本文
=======

語られる言葉の河へ

2010年1月29日開設
大岡昇平、佐藤優、読書

【佐藤優】安倍政権の消極的外交 ~プーチンの勝利~

2014年10月14日 | ●佐藤優
 9月に国際情勢が大きく変化した。特に、次の二点(相互に密接に関係する)によって国際政治の与件が変化した。
  (1)ロシアが、ウクライナ問題で事実上勝利した。
  (2)米国が、「イスラム国」(シリアの一部地域を実効支配するイスラム教スンニー派武装組織)の拠点に対して空爆を行った。

 9月5日、ミンスク(ベラルーシの首都)で、ウクライナ中央政府と、同国東部を実効支配する親露派が停戦協定に合意した(協定内容は非公表)。
 同月16日、ウクライナ最高会議が、東部のドネツク、ルガンスクの一部地域に自治権を付与する決議(3年間の期限付き)を採択した。
 <【モスクワ=遠藤良介】ウクライナ東部の紛争をめぐり、同国最高会議(議会、定数450)は16日、東部ドネツク、ルガンスク両州の特定地域に、3年間に限って大幅な自治権を付与する法案を賛成多数で可決した。独自の「民警」を持つ権限を与えるほか、12月7日に地方首長や議会の選挙を行うことなどを定めている。同国政権と親露派武装勢力の和平合意に盛り込まれていた東部の「特別な地位」を具体化するもので、親露派が受け入れるかが当面の焦点となる。
 法案には他に、(1)地元検察と裁判所の人事への関与(2)ロシア語を使用する権利の尊重(3)ロシアの自治体との関係強化(4)復興に向けた特別措置の導入-といった内容が盛り込まれた。適用範囲となる「特定地域」は2州の州都など親露派の支配領域を指すとみられる。法案には277議員が賛成し、大統領の署名を経て近く発効する見通しだ。
 ポロシェンコ氏は、法案の定めた3年間で懸案の地方分権改革を進め、東部情勢の長期的な正常化につなげたい考えだ。ただ、親露派の幹部はあくまでも東部の「独立」を追求する構えを崩しておらず、現状が固定化される懸念も強い。>【9月17日付けMSN産経ニュース】

 この法案は、停戦協定に基づいて採択された。

=======

[要素の位置一覧]
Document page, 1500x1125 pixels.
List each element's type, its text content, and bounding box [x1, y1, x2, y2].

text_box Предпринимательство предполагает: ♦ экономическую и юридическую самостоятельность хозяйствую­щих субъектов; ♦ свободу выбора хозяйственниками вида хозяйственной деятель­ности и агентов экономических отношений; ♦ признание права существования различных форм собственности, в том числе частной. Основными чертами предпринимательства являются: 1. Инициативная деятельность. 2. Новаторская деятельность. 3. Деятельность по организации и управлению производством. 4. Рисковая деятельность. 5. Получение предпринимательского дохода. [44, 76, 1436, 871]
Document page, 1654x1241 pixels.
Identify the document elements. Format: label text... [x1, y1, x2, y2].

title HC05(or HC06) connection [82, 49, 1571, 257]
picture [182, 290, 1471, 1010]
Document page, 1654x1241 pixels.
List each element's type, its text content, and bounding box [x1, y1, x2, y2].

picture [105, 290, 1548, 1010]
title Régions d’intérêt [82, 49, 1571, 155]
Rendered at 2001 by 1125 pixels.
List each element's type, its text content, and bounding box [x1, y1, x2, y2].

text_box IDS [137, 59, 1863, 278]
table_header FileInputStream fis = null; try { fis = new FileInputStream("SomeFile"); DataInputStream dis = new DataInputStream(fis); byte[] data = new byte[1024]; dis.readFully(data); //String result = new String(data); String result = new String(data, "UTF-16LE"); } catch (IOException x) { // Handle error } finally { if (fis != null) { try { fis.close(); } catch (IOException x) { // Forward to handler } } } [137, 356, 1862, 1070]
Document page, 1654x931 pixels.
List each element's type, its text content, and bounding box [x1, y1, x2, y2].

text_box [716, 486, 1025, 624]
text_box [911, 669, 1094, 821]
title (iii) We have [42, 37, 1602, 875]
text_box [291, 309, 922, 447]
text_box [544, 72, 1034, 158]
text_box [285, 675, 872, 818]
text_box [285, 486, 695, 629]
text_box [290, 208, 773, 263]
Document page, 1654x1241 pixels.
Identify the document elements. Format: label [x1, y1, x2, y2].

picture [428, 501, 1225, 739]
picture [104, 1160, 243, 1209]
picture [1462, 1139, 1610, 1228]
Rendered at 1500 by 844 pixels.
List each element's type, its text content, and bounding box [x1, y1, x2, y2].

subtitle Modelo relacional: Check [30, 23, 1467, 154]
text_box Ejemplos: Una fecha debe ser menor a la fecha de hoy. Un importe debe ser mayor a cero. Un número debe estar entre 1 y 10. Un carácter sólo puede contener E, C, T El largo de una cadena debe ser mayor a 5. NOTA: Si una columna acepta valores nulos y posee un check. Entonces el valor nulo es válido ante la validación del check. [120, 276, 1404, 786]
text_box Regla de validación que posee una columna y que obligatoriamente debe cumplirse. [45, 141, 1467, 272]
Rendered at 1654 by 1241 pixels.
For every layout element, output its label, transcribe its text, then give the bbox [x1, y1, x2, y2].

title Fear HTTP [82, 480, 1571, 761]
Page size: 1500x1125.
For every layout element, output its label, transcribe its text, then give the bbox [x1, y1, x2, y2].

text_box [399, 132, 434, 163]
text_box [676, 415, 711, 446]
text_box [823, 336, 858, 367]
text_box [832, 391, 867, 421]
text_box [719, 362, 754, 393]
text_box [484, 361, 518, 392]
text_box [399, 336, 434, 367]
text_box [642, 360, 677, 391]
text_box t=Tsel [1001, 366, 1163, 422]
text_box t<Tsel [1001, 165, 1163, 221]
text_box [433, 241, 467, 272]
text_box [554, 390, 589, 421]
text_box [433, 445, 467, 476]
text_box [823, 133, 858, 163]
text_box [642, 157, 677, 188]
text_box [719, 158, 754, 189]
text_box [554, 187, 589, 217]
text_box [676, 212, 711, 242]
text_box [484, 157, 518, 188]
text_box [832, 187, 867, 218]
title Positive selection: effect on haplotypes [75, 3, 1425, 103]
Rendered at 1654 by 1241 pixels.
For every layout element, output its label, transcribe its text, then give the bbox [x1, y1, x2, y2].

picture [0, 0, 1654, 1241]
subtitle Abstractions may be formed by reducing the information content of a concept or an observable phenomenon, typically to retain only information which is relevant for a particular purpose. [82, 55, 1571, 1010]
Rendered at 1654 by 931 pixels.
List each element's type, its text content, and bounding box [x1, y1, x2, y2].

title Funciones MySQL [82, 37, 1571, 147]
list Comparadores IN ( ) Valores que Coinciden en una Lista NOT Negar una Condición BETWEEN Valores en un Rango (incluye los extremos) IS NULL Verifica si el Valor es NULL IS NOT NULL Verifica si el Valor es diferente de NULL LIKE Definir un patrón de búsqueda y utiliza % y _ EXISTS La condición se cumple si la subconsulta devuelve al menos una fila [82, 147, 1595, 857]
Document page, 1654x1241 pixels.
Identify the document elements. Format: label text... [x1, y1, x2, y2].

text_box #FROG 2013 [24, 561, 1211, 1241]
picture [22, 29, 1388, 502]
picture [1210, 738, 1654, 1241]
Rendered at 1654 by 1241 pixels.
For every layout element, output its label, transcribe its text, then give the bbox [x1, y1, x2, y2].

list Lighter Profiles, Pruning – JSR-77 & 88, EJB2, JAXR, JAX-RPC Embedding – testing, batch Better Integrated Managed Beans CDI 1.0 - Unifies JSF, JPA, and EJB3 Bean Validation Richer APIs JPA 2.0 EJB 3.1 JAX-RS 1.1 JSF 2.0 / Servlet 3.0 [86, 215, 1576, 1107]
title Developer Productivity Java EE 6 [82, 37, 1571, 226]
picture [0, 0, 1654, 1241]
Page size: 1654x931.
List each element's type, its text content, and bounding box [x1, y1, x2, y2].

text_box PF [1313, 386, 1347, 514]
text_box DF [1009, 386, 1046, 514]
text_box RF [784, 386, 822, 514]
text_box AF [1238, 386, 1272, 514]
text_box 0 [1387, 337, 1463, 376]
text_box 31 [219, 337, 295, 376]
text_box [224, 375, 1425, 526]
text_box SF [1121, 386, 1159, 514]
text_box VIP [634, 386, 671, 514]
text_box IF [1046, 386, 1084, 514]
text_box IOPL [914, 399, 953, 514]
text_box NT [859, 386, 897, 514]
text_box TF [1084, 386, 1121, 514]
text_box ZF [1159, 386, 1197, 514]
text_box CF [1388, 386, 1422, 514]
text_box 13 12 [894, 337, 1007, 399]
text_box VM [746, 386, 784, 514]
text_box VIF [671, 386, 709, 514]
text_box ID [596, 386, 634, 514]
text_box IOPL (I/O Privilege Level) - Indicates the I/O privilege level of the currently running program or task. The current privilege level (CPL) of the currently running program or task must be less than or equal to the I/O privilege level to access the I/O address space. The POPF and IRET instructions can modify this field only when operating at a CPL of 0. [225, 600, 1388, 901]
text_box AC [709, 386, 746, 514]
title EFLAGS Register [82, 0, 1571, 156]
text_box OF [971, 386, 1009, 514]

=======

指示
本文の一文「この法案は、停戦協定に基づいて採択された。」を英語に訳すこと。 項目は本文とは別の資料である。

解答
This bill was adopted on the basis of the ceasefire agreement.